Input records:
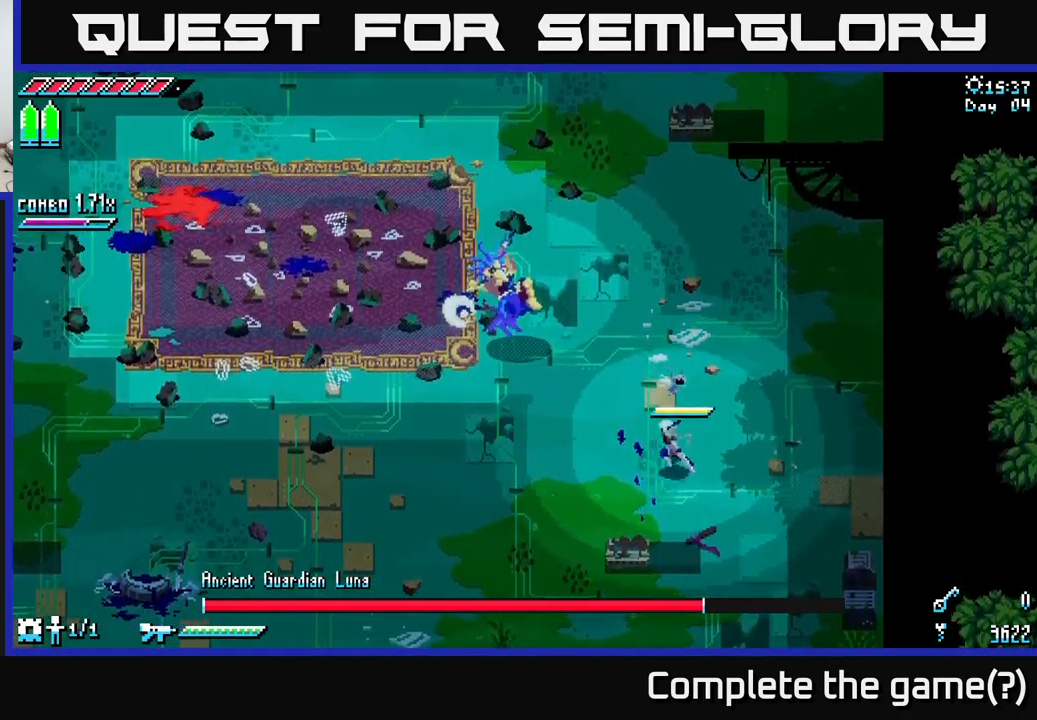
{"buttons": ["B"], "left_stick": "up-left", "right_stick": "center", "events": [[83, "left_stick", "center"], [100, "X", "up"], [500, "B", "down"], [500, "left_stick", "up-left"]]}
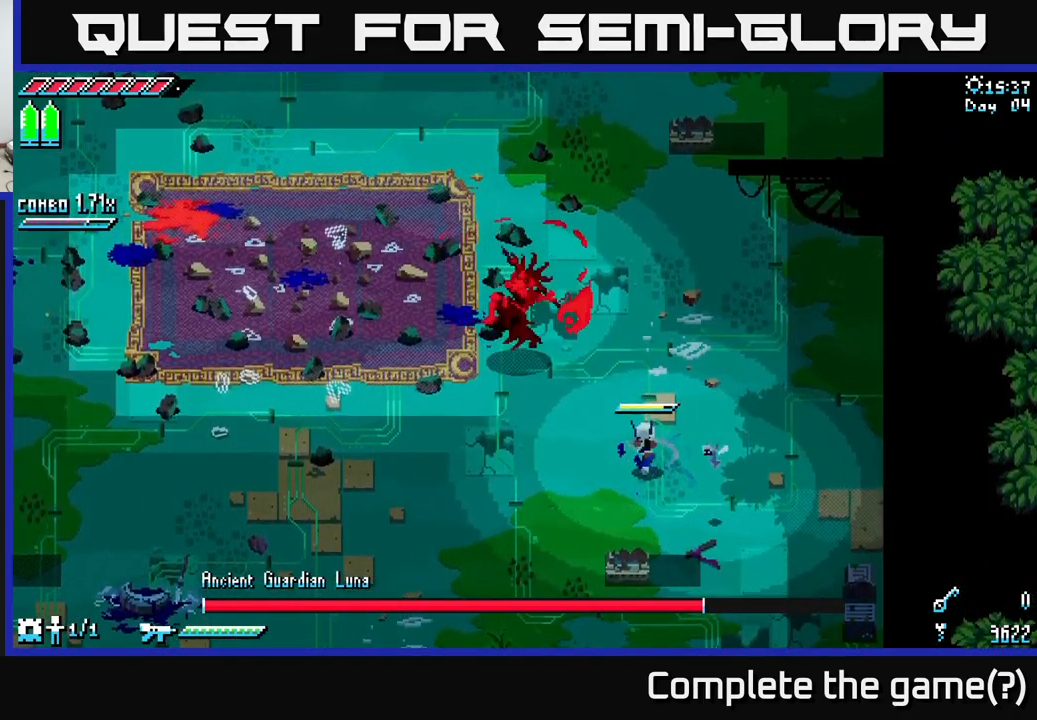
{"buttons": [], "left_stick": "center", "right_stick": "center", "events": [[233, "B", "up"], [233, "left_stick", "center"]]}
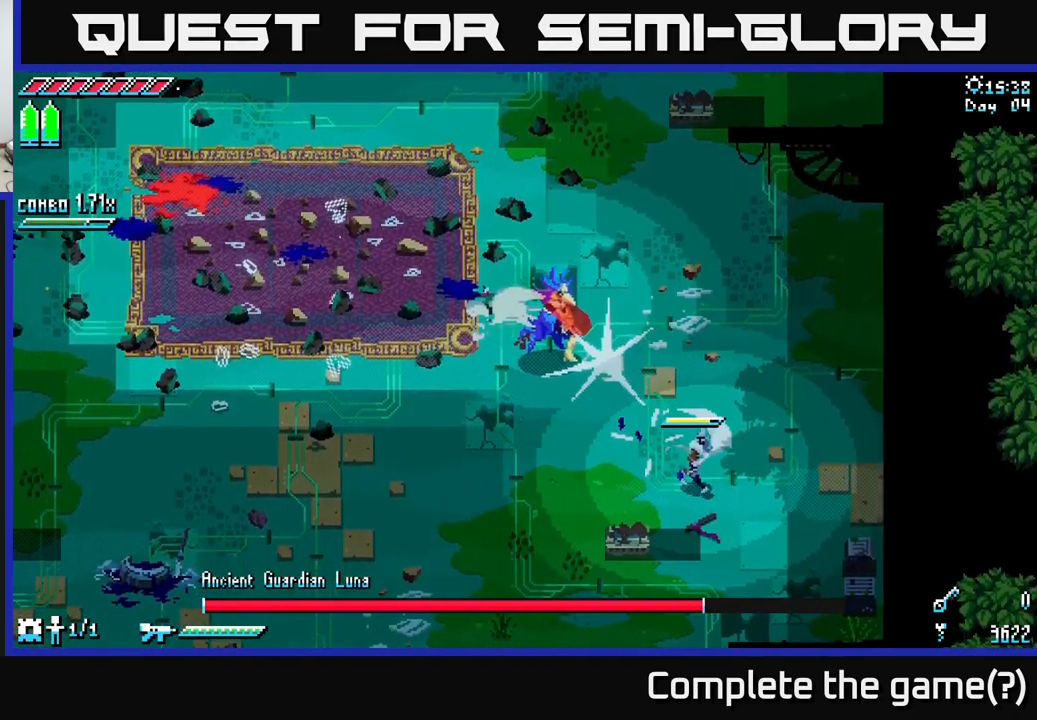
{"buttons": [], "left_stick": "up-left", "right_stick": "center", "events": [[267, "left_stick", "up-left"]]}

==

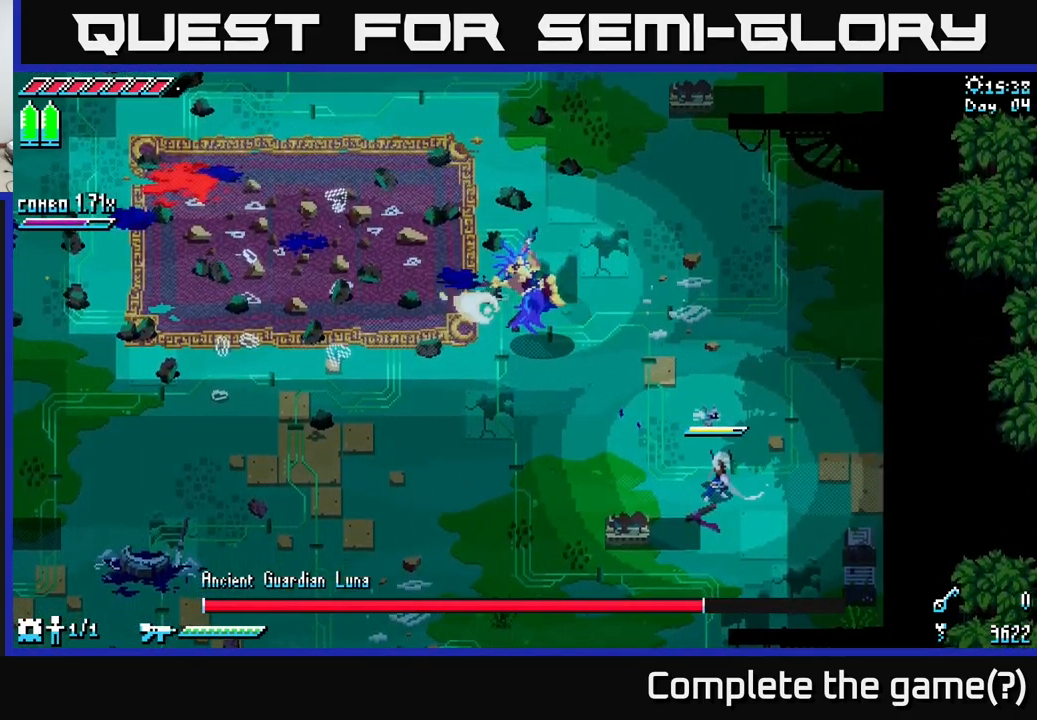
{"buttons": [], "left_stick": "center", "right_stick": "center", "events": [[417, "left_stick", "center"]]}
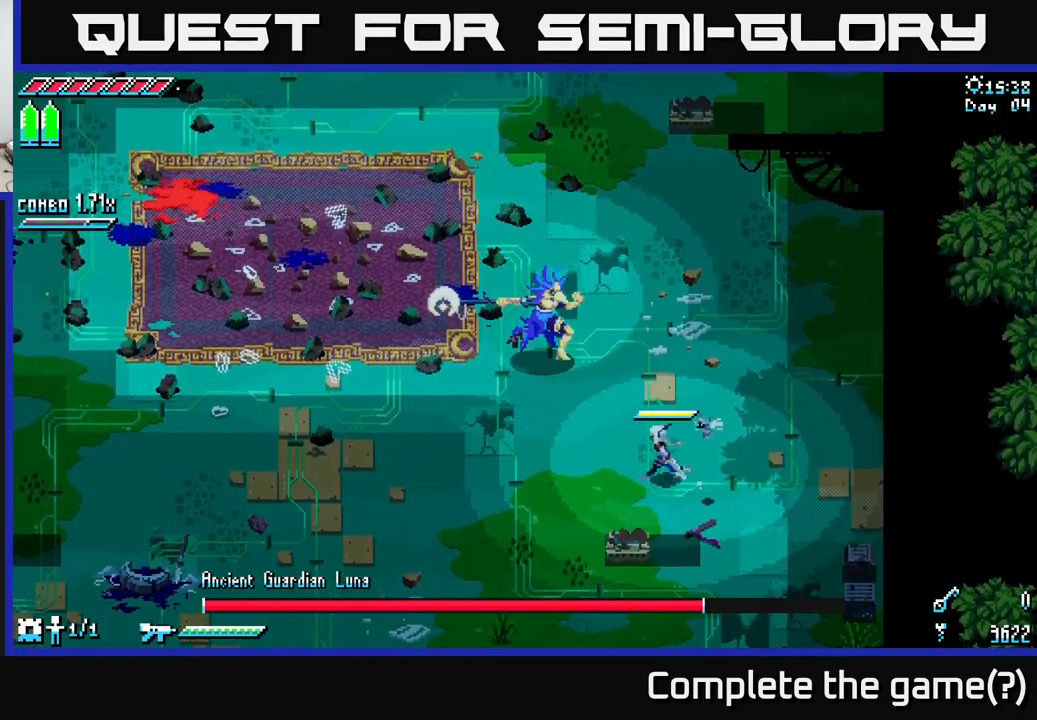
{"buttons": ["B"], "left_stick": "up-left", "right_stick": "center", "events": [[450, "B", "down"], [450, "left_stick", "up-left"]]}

What the task requires: Each line of the entries holding the string "down" should be found and copied.

Solution to this problem:
{"buttons": ["B"], "left_stick": "up-left", "right_stick": "center", "events": [[83, "left_stick", "center"], [100, "X", "up"], [500, "B", "down"], [500, "left_stick", "up-left"]]}
{"buttons": ["B"], "left_stick": "up-left", "right_stick": "center", "events": [[450, "B", "down"], [450, "left_stick", "up-left"]]}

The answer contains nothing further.